### Excerpted text
▬▬▬▬▬▬▬▬▬▬

Discovering New Zealand
Travelling Round New Zealand Sightseeing and Exploring
Napier
I travel Golden Age with reductions on bus to Napier. Part of the kind and petty
way we are socialised into old age. An art deco cathedral town frantically built
in two years after the 1935 destructive earthquake.
Locals reveal weather surprisingly warm, dry and sunny. Driver Dave acts as guide
as we made our way down the old stagecoach track, known as Travel Highway 5. It
used to take 3 days and two overnight stops to Napier. Hills symbolise laying pregnant
woman giving birth to adjacent mounds. Everything is a fertility symbol. All the
drivers seem Golden Age with glasses.
Carving our way through remote valleys laced with hives and shadowed by Cretan hills.
They send pine to Japan and China. We sneaked sandwiches, sweets and pop to ward
off travel sickness. Carolyn has her sea legs.
Rambling homesteads depopulated by isolation and faraway landscape. It’s a big country.
No bungee jumping here. Sheep and baby lambs forgotten until the market calls.
Christmas a low key affair, little decoration or commercialism. Dave says it’s merely
a day off but buses still run.
It’s a sprawling entrance to Napier as houses cling on the hill tops. Another frontiers
town in art deco guise. A motley collection of tinderbox houses. A Turkish is recommended
for tonight. A trailing round the world’s kitchen as gourmets sampling and digesting,
hankering after simplified cuisine. This in vineyard and orchard county.
Turkish Delight in town provides sensuous authentic meal for $45. Enlivened with
New Zealand white and Turkish coffee embedded in cardamoms and cinnamon bark. Lovely
intimate upstairs restaurant decked out for us with Turkish rugs, drapes and cushions.
Our Turkish chef laments the need for bland presentations to feed native palates.
A culinary émigré recoiling to his engineering shop in Taiwan. There’s a large Chinese
contingent in Napier.
Five am run on Napier boulevard. Sea is genuine, you’re next to the roar of the
Pacific. Asthma and hay fever magically liberated by unspoilt ozone. Amazed to find
periodic drink fountains stretched along the promenade. Toilets not closed. Dog’s
droppings outlawed. As good as it gets. Paradise for runners along Hawkes Bay. Not
for swimmers as riptide will get you.
Booked into Fountain Court Motor Inn at $120 per night with Jacuzzi, outside pool
and complimentary newspaper. Not read a paper for over a week. Drunken mayhem in
Wellington, alcohol accelerated fights. It’s the hot weather. Council to review
its demon drink licensing policy. Wellington is a centre for culture and art.
Another day to potter. Pain and trauma of shaven heads. Carolyn told it’s a privilege
to be the first clipper in New Zealand to cut her hair. There’s something she doesn’t
like in Napier. Saw the Duck take to the water rocking and rolling the breakers.
Walk to the west shore and marina.

▬▬▬▬▬▬▬▬▬▬

### What you will do
#1 In the Napier travel notes, what did the meal at Turkish Delight cost?
#2 Please reproduce the Napier travel notes word for word between "Turkish Delight in" and "contingent in Napier.", inclusive.
None of the data is needed here.

### Supplied data
▬▬▬▬▬▬▬▬▬▬

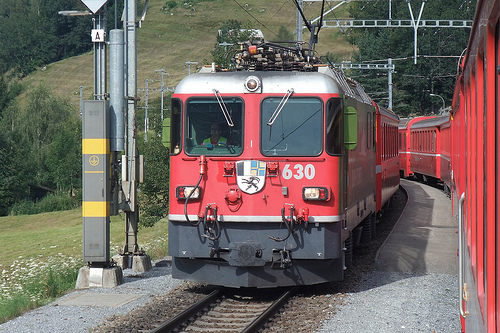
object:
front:
[169, 72, 348, 286]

▬▬▬▬▬▬▬▬▬▬

### Set of answers
#1 $45

#2
Turkish Delight in town provides sensuous authentic meal for $45. Enlivened with
New Zealand white and Turkish coffee embedded in cardamoms and cinnamon bark. Lovely
intimate upstairs restaurant decked out for us with Turkish rugs, drapes and cushions.
Our Turkish chef laments the need for bland presentations to feed native palates.
A culinary émigré recoiling to his engineering shop in Taiwan. There’s a large Chinese
contingent in Napier.